22. April 2016: Schriftlicher Bericht des Wissenschaftsministeriums auf Antrag der Grünen vom 29. Januar. Frage: "Mit welchen Folgekosten ist nach Investitionen der angekündigten acht Millionen Euro Anschubfinanzierung zu rechnen?" Antwort des Ministeriums: "Diese Frage lässt sich zum derzeitigen Projektstand noch nicht belastbar antworten." Frage: "Auf welche Schultern sollen die entstehenden Folgekosten verteilt werden?" Antwort: "Bitte vergleichen Sie hierzu die Ausführungen zur vorstehenden Frage."

11. Mai 2016: Aussprache über den schriftlichen Bericht des Wissenschaftsministeriums im Wissenschaftsausschuss in Anwesenheit von Wolfgang Heckl, Generaldirektor des Deutschen Museums. Weder Standort noch genaue Kostenschätzungen werden dabei bekannt gegeben.

10. Juni 2016: In einer Pressekonferenz informieren Finanzminister Markus Söder, Wolfgang Heckl und die Kulturreferentin der Stadt Nürnberg, Julia Lehner, über den vorgesehenen Standort, den Augustinerhof.
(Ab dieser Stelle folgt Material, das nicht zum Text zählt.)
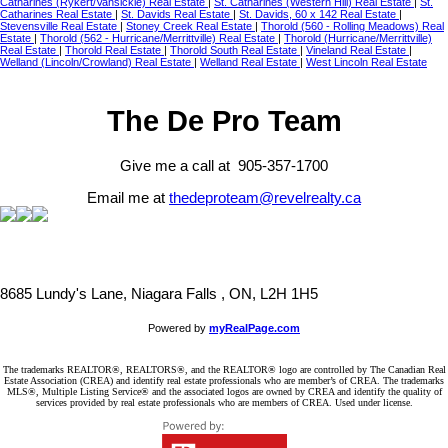
Catharines (Rykert/Vansickle) Real Estate
|
St. Catharines (Western Hill) Real Estate
|
St.
Catharines Real Estate
|
St. Davids Real Estate
|
St. Davids, 60 x 142 Real Estate
|
Stevensville Real Estate
|
Stoney Creek Real Estate
|
Thorold (560 - Rolling Meadows) Real
Estate
|
Thorold (562 - Hurricane/Merrittville) Real Estate
|
Thorold (Hurricane/Merrittville)
Real Estate
|
Thorold Real Estate
|
Thorold South Real Estate
|
Vineland Real Estate
|
Welland (Lincoln/Crowland) Real Estate
|
Welland Real Estate
|
West Lincoln Real Estate
The De Pro Team
Give me a call at 905-357-1700
Email me at
thedeproteam@revelrealty.ca
8685 Lundy's Lane, Niagara Falls , ON, L2H 1H5
Powered by
myRealPage.com
The trademarks REALTOR®, REALTORS®, and the REALTOR® logo are controlled by The Canadian Real
Estate Association (CREA) and identify real estate professionals who are member’s of CREA. The trademarks
MLS®, Multiple Listing Service® and the associated logos are owned by CREA and identify the quality of
services provided by real estate professionals who are members of CREA. Used under license.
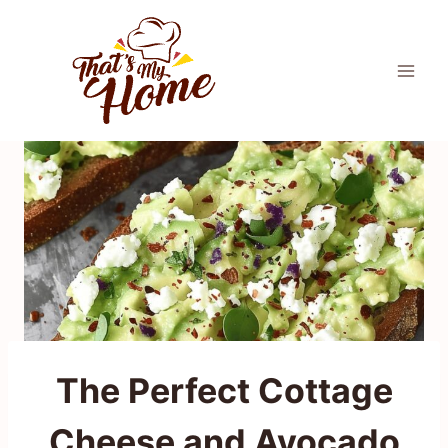
Skip
to
content
The Perfect Cottage
Cheese and Avocado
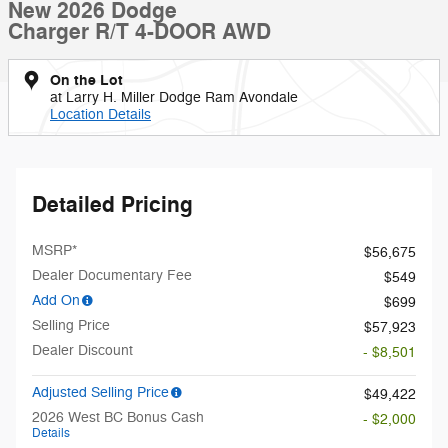
New 2026 Dodge
Charger R/T 4-DOOR AWD
On the Lot
at Larry H. Miller Dodge Ram Avondale
Location Details
Detailed Pricing
MSRP*
$56,675
Dealer Documentary Fee
$549
Add On
$699
Selling Price
$57,923
Dealer Discount
- $8,501
Adjusted Selling Price
$49,422
2026 West BC Bonus Cash
- $2,000
Details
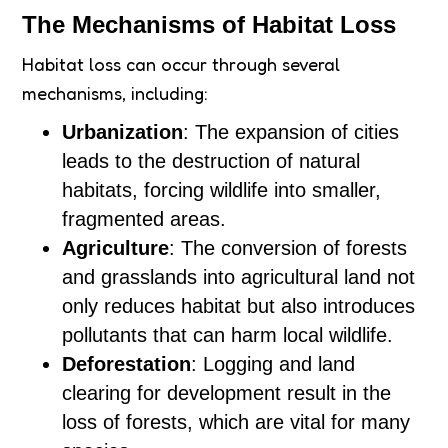
The Mechanisms of Habitat Loss
Habitat loss can occur through several
mechanisms, including:
Urbanization
: The expansion of cities
leads to the destruction of natural
habitats, forcing wildlife into smaller,
fragmented areas.
Agriculture
: The conversion of forests
and grasslands into agricultural land not
only reduces habitat but also introduces
pollutants that can harm local wildlife.
Deforestation
: Logging and land
clearing for development result in the
loss of forests, which are vital for many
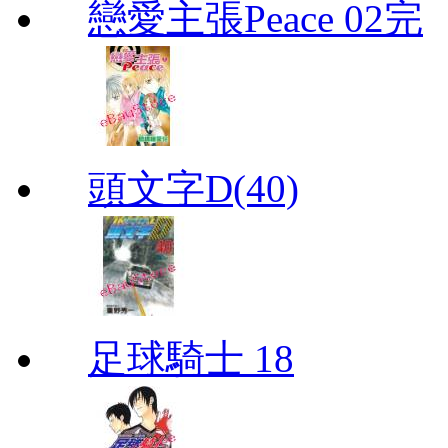
戀愛主張Peace 02完
頭文字D(40)
足球騎士 18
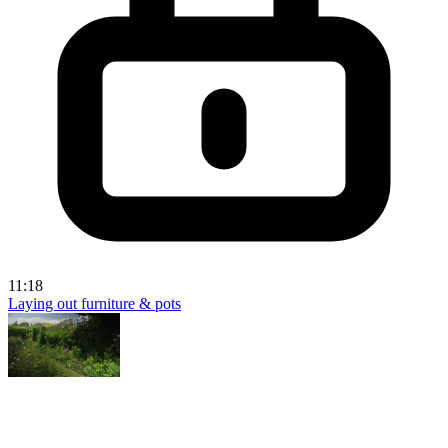
11:18
Laying out furniture & pots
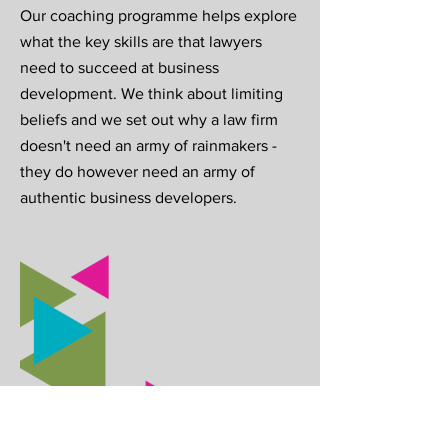
Our coaching programme helps explore
what the key skills are that lawyers
need to succeed at business
development. We think about limiting
beliefs and we set out why a law firm
doesn't need an army of rainmakers -
they do however need an army of
authentic business developers.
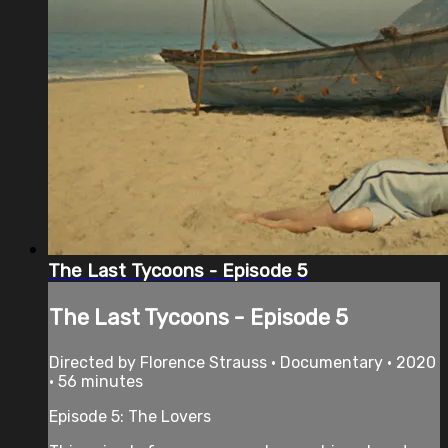
The Last Tycoons - Episode 5
The Last Tycoons - Episode 5
Directed by Florence Strauss • Documentary • 2020
• 56 minutes
Episode 5: The Lovers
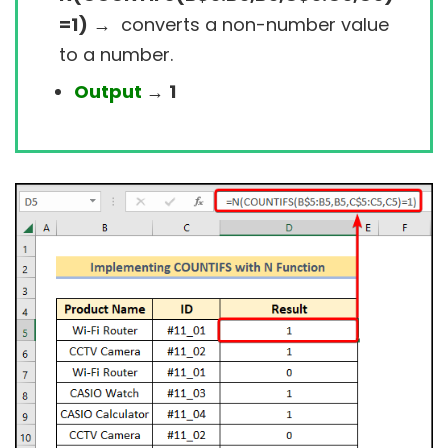
=1)
→
converts a non-number value
to a number.
Output
→
1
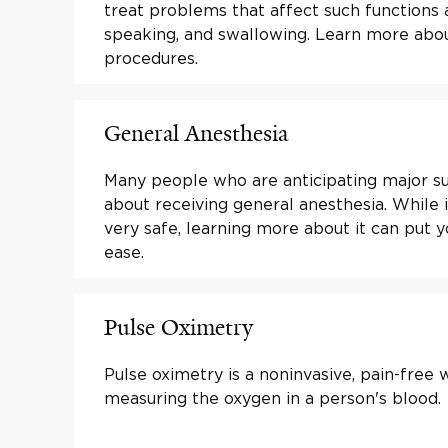
treat problems that affect such functions 
speaking, and swallowing. Learn more abo
procedures.
General Anesthesia
Many people who are anticipating major s
about receiving general anesthesia. While i
very safe, learning more about it can put 
ease.
Pulse Oximetry
Pulse oximetry is a noninvasive, pain-free 
measuring the oxygen in a person's blood.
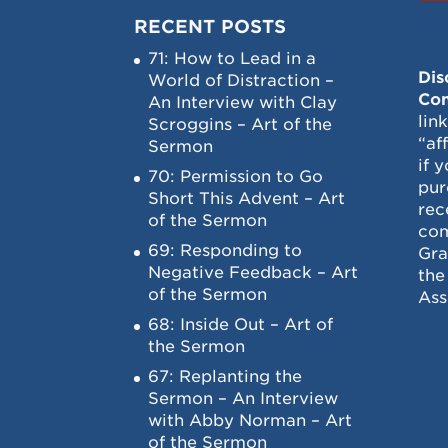
RECENT POSTS
71: How to Lead in a
Dis
World of Distraction –
Con
An Interview with Clay
lin
Scroggins – Art of the
“af
Sermon
if 
70: Permission to Go
pur
Short This Advent – Art
rec
of the Sermon
com
69: Responding to
Gra
Negative Feedback – Art
the
of the Sermon
Ass
68: Inside Out – Art of
the Sermon
67: Replanting the
Sermon – An Interview
with Abby Norman – Art
of the Sermon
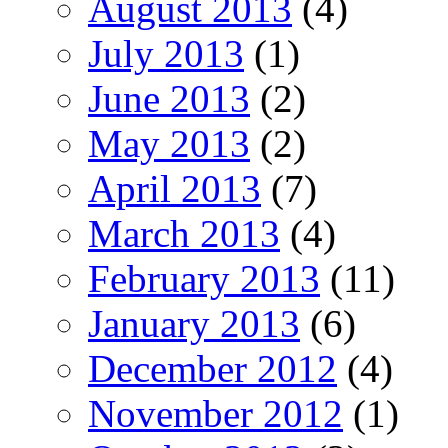
August 2013
(4)
July 2013
(1)
June 2013
(2)
May 2013
(2)
April 2013
(7)
March 2013
(4)
February 2013
(11)
January 2013
(6)
December 2012
(4)
November 2012
(1)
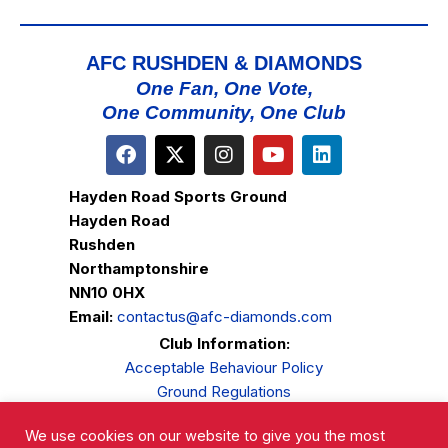
AFC RUSHDEN & DIAMONDS
One Fan, One Vote,
One Community, One Club
Hayden Road Sports Ground
Hayden Road
Rushden
Northamptonshire
NN10 0HX
Email:
contactus@afc-diamonds.com
Club Information:
Acceptable Behaviour Policy
Ground Regulations
Club Welfare
We use cookies on our website to give you the most
Privacy Policy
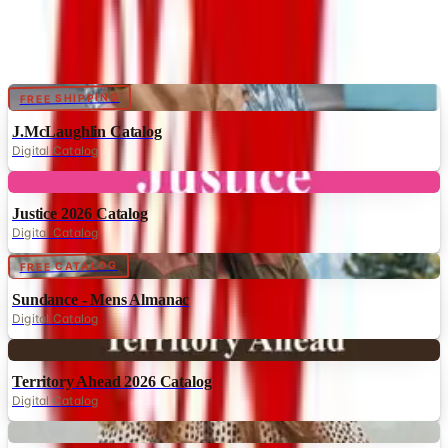
Catalogs similar to
NorthStyle
Digital
FREE SHIPPING
J.McLaughlin Catalog
Digital Catalog
Digital
Justice 2026 Catalog
Digital Catalog
Digital
FREE CATALOG
Sundance - Mens Almanac
Digital Catalog
Digital
Territory Ahead 2026 Catalog
Digital Catalog
Digital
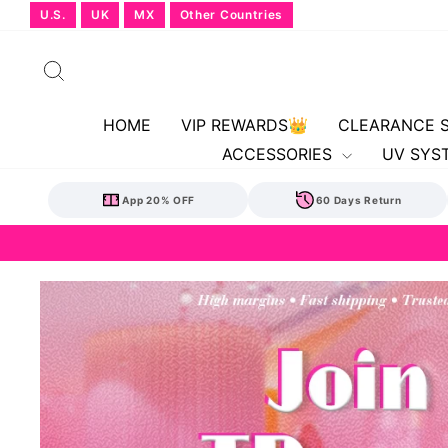
Skip
U.S.
UK
MX
Other Countries
to
content
Search
HOME
VIP REWARDS👑
CLEARANCE 
ACCESSORIES
UV SYS
App 20% OFF
60 Days Return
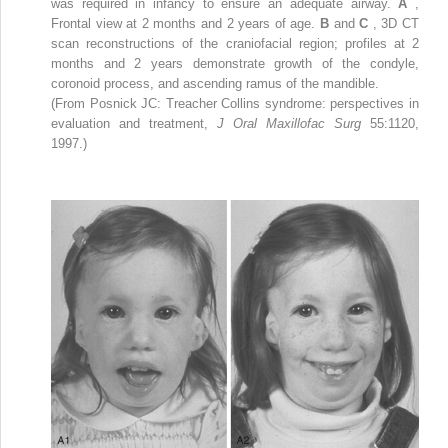
was required in infancy to ensure an adequate airway.
A
,
Frontal view at 2 months and 2 years of age.
B
and
C
, 3D CT
scan reconstructions of the craniofacial region; profiles at 2
months and 2 years demonstrate growth of the condyle,
coronoid process, and ascending ramus of the mandible.
(From Posnick JC: Treacher Collins syndrome: perspectives in
evaluation and treatment,
J Oral Maxillofac Surg
55:1120,
1997.)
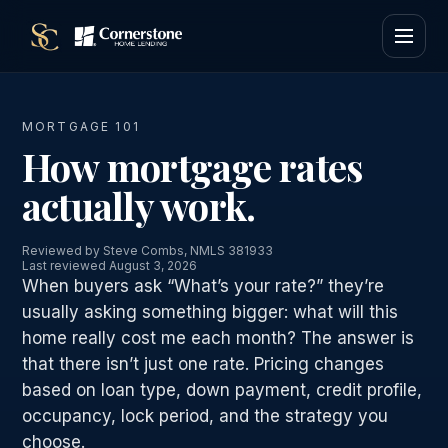
MORTGAGE 101
How mortgage rates
actually work.
Reviewed by Steve Combs, NMLS 381933
Last reviewed August 3, 2026
When buyers ask “What’s your rate?” they’re
usually asking something bigger: what will this
home really cost me each month? The answer is
that there isn’t just one rate. Pricing changes
based on loan type, down payment, credit profile,
occupancy, lock period, and the strategy you
choose.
Das Museum soll eine Fläche von 4000 Quadratmetern haben, davon 1350 für die Dauerausstellung und 300 Quadratmeter für Sonderausstellungen. "Das Museum soll im Jahr 2019 eröffnet werden und rund elf Millionen Euro kosten", berichtet dpa.

13. November 2016: Bei einer Podiumsrunde im Heimatministerium wird erwähnt, dass das Museum fünf statt drei Geschosse einnehmen soll.

2. Juni 2017: Bei einer Pressekonferenz wird offiziell bekannt gegeben, dass das Projekt größer wird. Söder: "Der Freistaat will allein in der Aufbauphase rund 27,6 Millionen Euro für das neue Museum in die Hand nehmen." Und: "Die neue Zweigstelle erhält mit ca. 5500 Quadratmetern Fläche auf fünf Ebenen rund ein Drittel mehr als ursprünglich eingeplant."

5. Juli 2017: In einer schriftlichen Antwort auf den Berichtsantrag der SPD vom 13. Dezember 2016 werden auch die Abgeordneten über die Erweiterung auf 5500 Quadratmeter und die Investitionskosten von 27,6 Millionen Euro informiert. Auf eine Frage nach den Folgekosten heißt es: "Gemäß dem mit dem Investor auf eine Laufzeit von 25 Jahren abgeschlossenen Mietvertrag ergeben sich (einschließlich der Betriebskostenvorauszahlungen) Mietausgaben von jährlich knapp 2,8 Millionen Euro." Die Personalkosten werden nicht beziffert. Es seien zehn Stellen geplant.